* _SELECTED EXCERPT_
┄┄┄┄┄┄
Get dataframe with coefficients of a model in Pipeline.

The step before the model has to have a get_feature_names_out method.

If a simple estimator is provided, it creates a pipeline with a BaseTransformer. In that case, the feats input is not optional and there is no need for a get_feature_names_out method.

Parameters:

pipe – pipeline or estimator
feats – (optional) list of features the estimator uses.

Return result:

pandas DataFrame with a Feature column with the feature names and a score column with the coefficients values ordere by absolute magnitude.

tubesml.model_inspection.get_feature_importance(pipe, feats=None)

Get dataframe with the feature importance of a model in Pipeline.

The step before the model has to have a get_feature_names_out method.

If a simple estimator is provided, it creates a pipeline with a BaseTransformer. In that case, the feats input is not optional and there is no need for a get_feature_names_out method.

Parameters:

pipe – pipeline or estimator
feats – (optional) list of features the estimator uses.

Return result:

pandas DataFrame with a Feature column with the feature names and a score column with the feature importances values ordere by magnitude.

tubesml.model_inspection.get_pdp(estimator, feature, data, grid_resolution=100)

Calculates the partial dependence of the model to a variable. It is a wrapper around sklearn.inspect.partial_dependence

Parameters:

estimator – model or pipeline with a predict method. If the fit method was not previously called, it will throw an error.
feature – string or tuple of 2 strings. The feature for which to create the partial dependence. If it is a tuple, a 2-way partial dependence will be created.
data – pandas DataFrame. It must contain the features the estimator uses to generate predictions. If feature is not present in this dataframe, an error will be raised.
grid_resolution – Integer, default 100. The number of equally spaced points on the grid.

Returns:

pandas DataFrame with columns x (the feature values in the grid), feat (the feature name), y (the values of the partial dependence). If feature is a tuple, there is also another column x_1 with the values in the grid of the second feature of the tuple. If feature is a string, x_1 is empty.

tubesml.model_inspection.plot_feat_imp(data, n=-1, imp='shap', savename=None)

Plots a barplot with error bars of feature importance. It works with coefficients too.

Parameters:

data – pandas DataFrame with a mean and a std column. A KeyError is raised if any of these columns is missing. If shap is selected, the columns has to be shap_importance and shap_std.
n – int, default=-1. Number of features to display.
imp – string, default=shap. Allowed values are shap, standard, or both. If shap, the importances coming from shap values will be in the plot. If standard, the one coming from the model method. If both, 2 plots will be produced side by side.
savename – (optional) str with the name of the file to use to save the figure. If not provided, the function simply plots the figure.

tubesml.model_inspection.plot_learning_curve(estimator, X, y, scoring=None, ylim=None, cv=None, n_jobs=None, train_sizes=None, title=None)

Plot learning curve and scalability of the model. The estimation is an average across the folds in the cross validation, the uncertainty is the unbiased standard deviation of the mean.
┄┄┄┄┄┄
* _DATA_
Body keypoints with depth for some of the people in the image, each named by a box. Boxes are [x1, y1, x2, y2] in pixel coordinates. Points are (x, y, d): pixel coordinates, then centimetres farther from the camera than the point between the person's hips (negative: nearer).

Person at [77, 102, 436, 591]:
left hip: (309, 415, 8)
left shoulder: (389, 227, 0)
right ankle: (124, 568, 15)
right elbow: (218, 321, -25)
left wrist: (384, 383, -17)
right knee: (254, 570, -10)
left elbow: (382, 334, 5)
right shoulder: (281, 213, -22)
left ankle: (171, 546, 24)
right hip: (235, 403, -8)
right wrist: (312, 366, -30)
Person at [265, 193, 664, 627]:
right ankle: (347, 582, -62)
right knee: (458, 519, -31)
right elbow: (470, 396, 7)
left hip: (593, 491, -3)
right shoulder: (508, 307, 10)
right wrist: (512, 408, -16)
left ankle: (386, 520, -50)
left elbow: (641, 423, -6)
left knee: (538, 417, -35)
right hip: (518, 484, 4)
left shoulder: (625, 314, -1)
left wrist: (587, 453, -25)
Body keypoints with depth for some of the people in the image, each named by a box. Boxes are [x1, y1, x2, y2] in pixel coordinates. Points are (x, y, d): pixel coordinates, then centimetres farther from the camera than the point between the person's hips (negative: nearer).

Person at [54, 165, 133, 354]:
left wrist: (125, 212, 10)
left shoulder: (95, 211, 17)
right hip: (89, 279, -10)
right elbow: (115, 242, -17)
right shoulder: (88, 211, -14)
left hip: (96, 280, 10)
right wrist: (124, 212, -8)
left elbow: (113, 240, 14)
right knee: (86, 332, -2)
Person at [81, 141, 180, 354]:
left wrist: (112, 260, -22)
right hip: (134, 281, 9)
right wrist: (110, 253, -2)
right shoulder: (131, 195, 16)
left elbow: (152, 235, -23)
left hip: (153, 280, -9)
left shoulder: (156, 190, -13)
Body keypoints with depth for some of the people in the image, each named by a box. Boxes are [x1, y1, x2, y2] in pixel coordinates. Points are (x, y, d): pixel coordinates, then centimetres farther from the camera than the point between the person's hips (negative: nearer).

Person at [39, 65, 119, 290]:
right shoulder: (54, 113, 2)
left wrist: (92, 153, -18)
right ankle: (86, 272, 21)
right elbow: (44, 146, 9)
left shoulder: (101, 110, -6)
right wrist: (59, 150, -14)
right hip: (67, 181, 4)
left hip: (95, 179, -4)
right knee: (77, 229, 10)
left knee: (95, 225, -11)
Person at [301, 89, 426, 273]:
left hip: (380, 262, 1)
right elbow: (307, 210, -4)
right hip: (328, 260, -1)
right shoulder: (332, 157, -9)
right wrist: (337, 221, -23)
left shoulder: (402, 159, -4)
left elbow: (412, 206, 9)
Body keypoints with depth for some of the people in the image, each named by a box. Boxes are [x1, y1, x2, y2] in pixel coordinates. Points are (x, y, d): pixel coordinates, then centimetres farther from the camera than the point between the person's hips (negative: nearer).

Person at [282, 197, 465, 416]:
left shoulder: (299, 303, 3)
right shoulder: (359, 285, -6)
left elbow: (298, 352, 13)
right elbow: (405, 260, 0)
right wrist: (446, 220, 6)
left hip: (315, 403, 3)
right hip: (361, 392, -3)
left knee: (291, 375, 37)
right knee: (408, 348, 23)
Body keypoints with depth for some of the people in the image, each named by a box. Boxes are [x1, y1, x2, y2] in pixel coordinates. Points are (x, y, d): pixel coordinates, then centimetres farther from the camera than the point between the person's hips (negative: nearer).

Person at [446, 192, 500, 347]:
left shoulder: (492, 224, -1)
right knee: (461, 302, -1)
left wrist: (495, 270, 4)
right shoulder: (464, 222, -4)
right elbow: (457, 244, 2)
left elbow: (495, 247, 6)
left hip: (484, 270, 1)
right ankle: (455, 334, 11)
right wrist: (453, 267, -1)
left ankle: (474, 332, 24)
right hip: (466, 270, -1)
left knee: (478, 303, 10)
┄┄┄┄┄┄
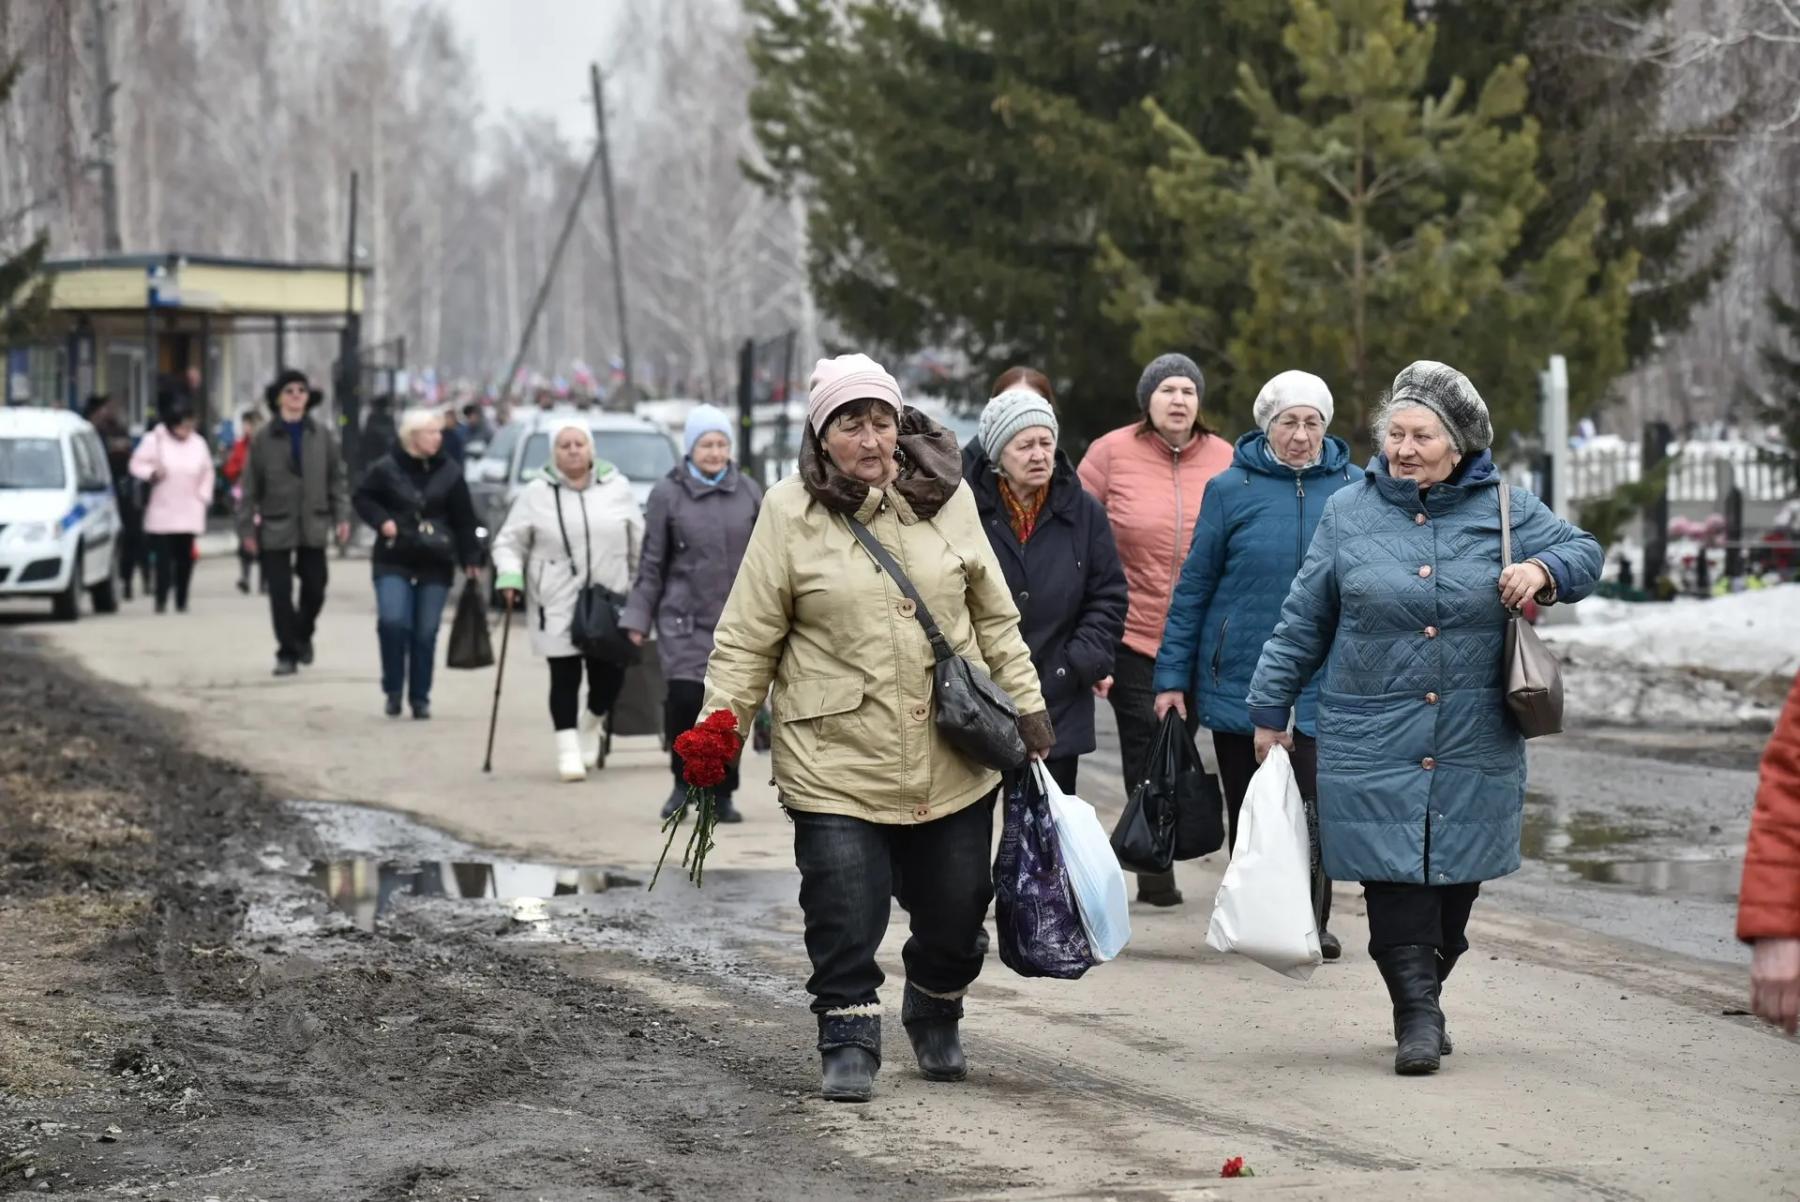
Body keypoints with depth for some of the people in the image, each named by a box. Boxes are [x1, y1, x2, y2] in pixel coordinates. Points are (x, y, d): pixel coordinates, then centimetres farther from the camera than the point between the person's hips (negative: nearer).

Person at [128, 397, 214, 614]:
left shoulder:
┄┄┄┄┄┄
* _INSTRUCTIONS_
1. Extract the passage of the model-inspection documentation from "n – int, default=-1." up to and including "of the mean.".
2. Write what comes next in the model-inspection documentation, starting after its last sentence.
The rows have no connection to the model-inspection documentation.

* _RESULTS OF THE TASKS_
1.
n – int, default=-1. Number of features to display.
imp – string, default=shap. Allowed values are shap, standard, or both. If shap, the importances coming from shap values will be in the plot. If standard, the one coming from the model method. If both, 2 plots will be produced side by side.
savename – (optional) str with the name of the file to use to save the figure. If not provided, the function simply plots the figure.

tubesml.model_inspection.plot_learning_curve(estimator, X, y, scoring=None, ylim=None, cv=None, n_jobs=None, train_sizes=None, title=None)

Plot learning curve and scalability of the model. The estimation is an average across the folds in the cross validation, the uncertainty is the unbiased standard deviation of the mean.

2.
It may create issues when both the estimator and this function have n_jobs>1.

Moreover, it doesn’t behave well with early stopping, which produces no result. In that case, a RuntimeError is raised

Parameters:

estimator – estimator or pipeline.
X – {array-like} of shape (n_samples, n_features) The training input samples.
y – array-like of shape (n_samples,) or (n_samples, n_outputs), optional The target values (class labels) as integers or strings.
scoring – string. Scoring metric for the learning curve, see the sklearn documentation for the available options.
ylim – (optional) tuple with the limits to use in the y-axis of the plots.
cv – int, or KFold generator. The learning curves will be computed with prediction out of folds generated by this cross-validation choice.
n_jobs – int, number of jobs to run in parallel.
train_sizes – array-like of shape (n_ticks,), default=np.linspace(0.1, 1.0, 5) Relative or absolute numbers of training examples that will be used to generate the learning curve. If the dtype is float, it is regarded as a fraction of the maximum size of the training set (that is determined by the selected validation method), i.e. it has to be within (0, 1]. Otherwise it is interpreted as absolute sizes of the training sets. Note that for classification the number of samples usually have to be big enough to contain at least one sample from each class.
title – (optional) string for the figure title.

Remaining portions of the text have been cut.